Project configuration

  • Tolokers must pass an English language test
  • Training (instructions and 10 examples from experts)
  • Dynamic pricing
  • Overlap of 5 responses per item
  • Automatic bans for people who submitted responses too fast or skipped too many tasks
  • Control quality on hidden tasks with a ban for < 80% accuracy

Amazon search relevance classification project

Labeling interface

Image by Author

Project configuration

  • Tolokers must pass an English language test
  • Training (instructions) + Exam (10 examples from experts, ≥ 80% accuracy required to pass)
  • Dynamic pricing
  • Dynamic overlap of 2 + 2 + 1 based on labeling accuracy in hidden tasks
  • Automatic bans for people who submitted responses too fast
  • Control quality on hidden tasks with a ban for < 80% accuracy

Comparison

Metrics

Our goal was to use metrics that reflect a real-life setting. So we chose accuracy (along with balanced accuracy to check how class distribution affects results).

Results

Results for models were calculated using the best prompt identified after three prompt engineering stages.

Film Reviews classification: GPTs vs crowd

Image by Author

Calculating balanced accuracy is excessive here because we have a balanced binary classification task.

Adding a few-shot prompt wasn’t necessary because the accuracy of GPT 4 was very close to the accuracy of Tolokers (and it would have made the experiment much more expensive).

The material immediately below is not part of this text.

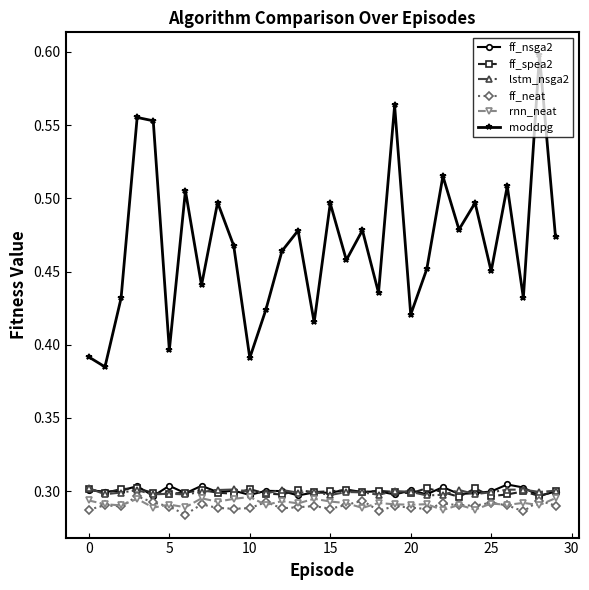

How many ff_nsga2 values are between 0 and 1?

30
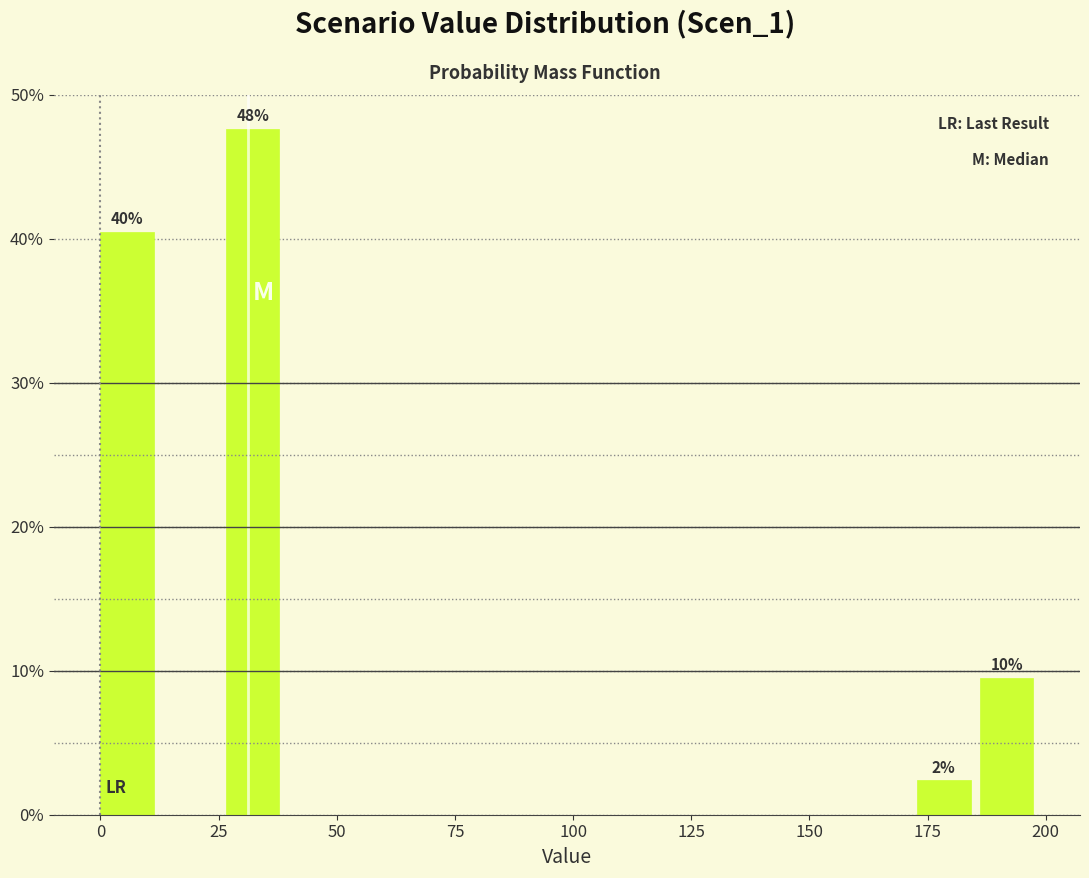

Around what value on the x-axis is the tallest bar? Give the approximate position of its centre, as read against the axis.

30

Amazon search relevance classification: GPTs vs crowd

Image by author

Accuracy for ChatGPT and GPT 4 does not show a statistically significant difference.

Discussion of results

Surprisingly, we discovered that the addition of few-shot prompts had a negative effect on accuracy. On the one hand, balanced accuracy improved, which is also an important metric for DS-II classification because it reflects the ability of a classifier to predict complex “Substitute” and “Complimentary” classes in addition to the more binary “Exact” and “Irrelevant” classes. On the other hand, it is counter-intuitive that additional information causes the model to degrade on one of the “easier” classes. We would like to look into this more in further experiments.

In general, we came away with several key takeaways:

  • For simple binary classification tasks, both crowdsourcing and the GPT 4 model perform well. When it comes to harder problems, models are less stable.
  • Regarding production classification tasks that experience data drift and domain shift, crowdsourcing looks like a much better approach because it is faster and free to retrain. With a classifier, any changes to the instructions require additional training and calibration.
  • A low-quality threshold in tasks can be controlled transparently in crowdsourcing projects with filters on labeler skills.

Future work

Data drift & domain shift

We want to thoroughly check how domain shift and data drift affect crowdsourcing-based and GPT-based classifiers. In fields such as e-commerce and ad moderation, shifts and drifts tend to occur monthly or weekly. This is a crucial aspect to consider when selecting a classification tool for an IT business.

Low-resource languages

It would also be interesting to check how well GPTs perform the same tasks in languages other than English — especially low-resource languages that are available in crowdsourcing solutions.